Part 3 -- Solution (PCA): Minimizing over $b$ first gives $b = w^{\top}\bar{x}$, where $\bar{x}$ is the sample mean. Substituting, $L(w) = \sum_i \big(w^{\top}(x_i - \bar x)\big)^2 = w^{\top} S\, w$, where $S = \sum_i (x_i-\bar x)(x_i-\bar x)^{\top}$ is the (unnormalized) covariance/scatter matrix. Minimizing $w^{\top}Sw$ over unit $w$ is solved by the eigenvector of $S$ with the SMALLEST eigenvalue. That eigenvector is the estimated normal $\hat w$; the offset is $\hat b = \hat w^{\top}\bar x$.
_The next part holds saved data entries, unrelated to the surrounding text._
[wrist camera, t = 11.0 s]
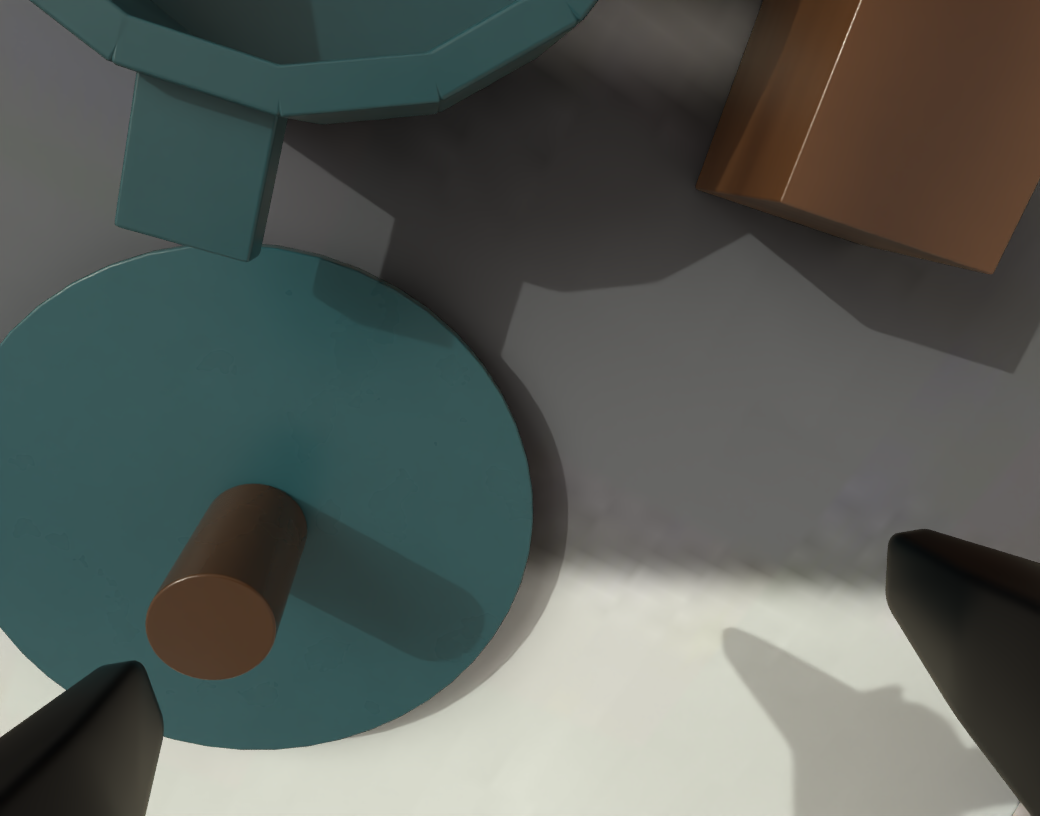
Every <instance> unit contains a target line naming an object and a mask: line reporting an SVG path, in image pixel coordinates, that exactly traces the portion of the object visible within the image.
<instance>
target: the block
mask: <svg viewBox="0 0 1040 816" xmlns="http://www.w3.org/2000/svg"><path fill="white" fill-rule="evenodd" d="M1039 180H1040V0H763V2H762V5H761V8H760V11H759V13H758V16H757V19H756V22H755V24H754V27H753V30H752V33H751V35H750V38H749V41H748V44H747V46H746V49H745V52H744V55H743V57H742V60H741V63H740V66H739V68H738V71H737V74H736V77H735V79H734V82H733V85H732V88H731V90H730V93H729V96H728V99H727V101H726V104H725V107H724V110H723V112H722V115H721V118H720V121H719V123H718V126H717V129H716V132H715V134H714V137H713V140H712V143H711V145H710V148H709V151H708V154H707V156H706V159H705V162H704V165H703V167H702V170H701V173H700V176H699V178H698V181H697V184H696V189H697V190H700V191H703V192H706V193H709V194H712V195H715V196H718V197H721V198H724V199H727V200H730V201H733V202H736V203H739V204H742V205H745V206H748V207H751V208H753V209H756V210H759V211H762V212H765V213H768V214H771V215H774V216H777V217H780V218H783V219H786V220H789V221H792V222H795V223H798V224H801V225H804V226H807V227H810V228H813V229H816V230H819V231H822V232H825V233H828V234H831V235H834V236H837V237H840V238H842V239H845V240H848V241H851V242H854V243H857V244H860V245H864V246H868V247H873V248H877V249H881V250H886V251H890V252H894V253H899V254H903V255H907V256H912V257H916V258H920V259H925V260H929V261H933V262H937V263H942V264H946V265H950V266H955V267H959V268H963V269H968V270H972V271H976V272H981V273H985V274H993V273H994V271H995V269H996V267H997V265H998V263H999V261H1000V259H1001V257H1002V255H1003V253H1004V251H1005V249H1006V247H1007V245H1008V243H1009V241H1010V238H1011V236H1012V234H1013V232H1014V230H1015V228H1016V226H1017V224H1018V222H1019V220H1020V218H1021V216H1022V214H1023V212H1024V210H1025V208H1026V206H1027V204H1028V202H1029V200H1030V198H1031V196H1032V194H1033V192H1034V190H1035V188H1036V186H1037V184H1038V182H1039Z"/></svg>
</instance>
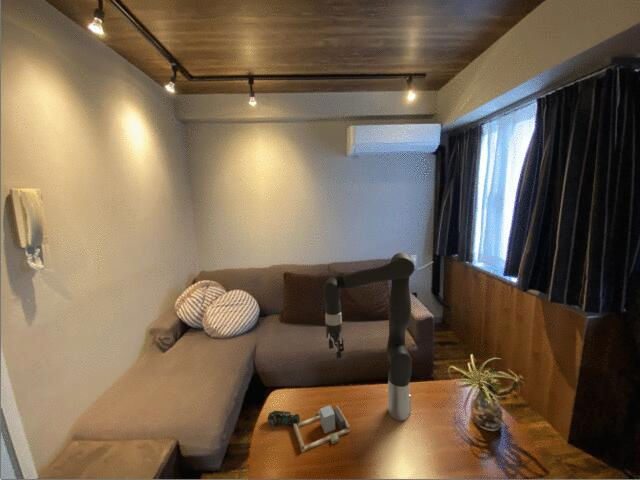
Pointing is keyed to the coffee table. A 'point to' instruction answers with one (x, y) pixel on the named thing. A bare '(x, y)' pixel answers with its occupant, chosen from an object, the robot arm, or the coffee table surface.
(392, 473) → the coffee table surface
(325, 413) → the grey rectangular block
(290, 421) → the stun grenade
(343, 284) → the robot arm
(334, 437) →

Answer: The plane is $w^{\top}x = b$, $\lVert w\rVert=1$. Minimize the sum of squared orthogonal distances $\sum_i(w^{\top}x_i - b)^2$. The estimate $\hat w$ is the smallest-eigenvalue eigenvector of the centered scatter matrix, and $\hat b = \hat w^{\top}\bar x$ -- this is PCA / total least squares.

Intuition

Fitting a hyperplane to symmetric noise is the canonical PCA story: the plane's normal is the direction of least variance, and you recover it as the bottom eigenvector of the covariance matrix. This differs sharply from OLS, which minimizes vertical residuals and assumes noise only in $y$; here, because noise hits every coordinate, orthogonal distance is the right loss and total least squares is the right tool. Confusing the two -- using OLS when noise is isotropic -- gives biased, direction-dependent fits, a mistake quants make whenever both variables in a relationship are measured with error.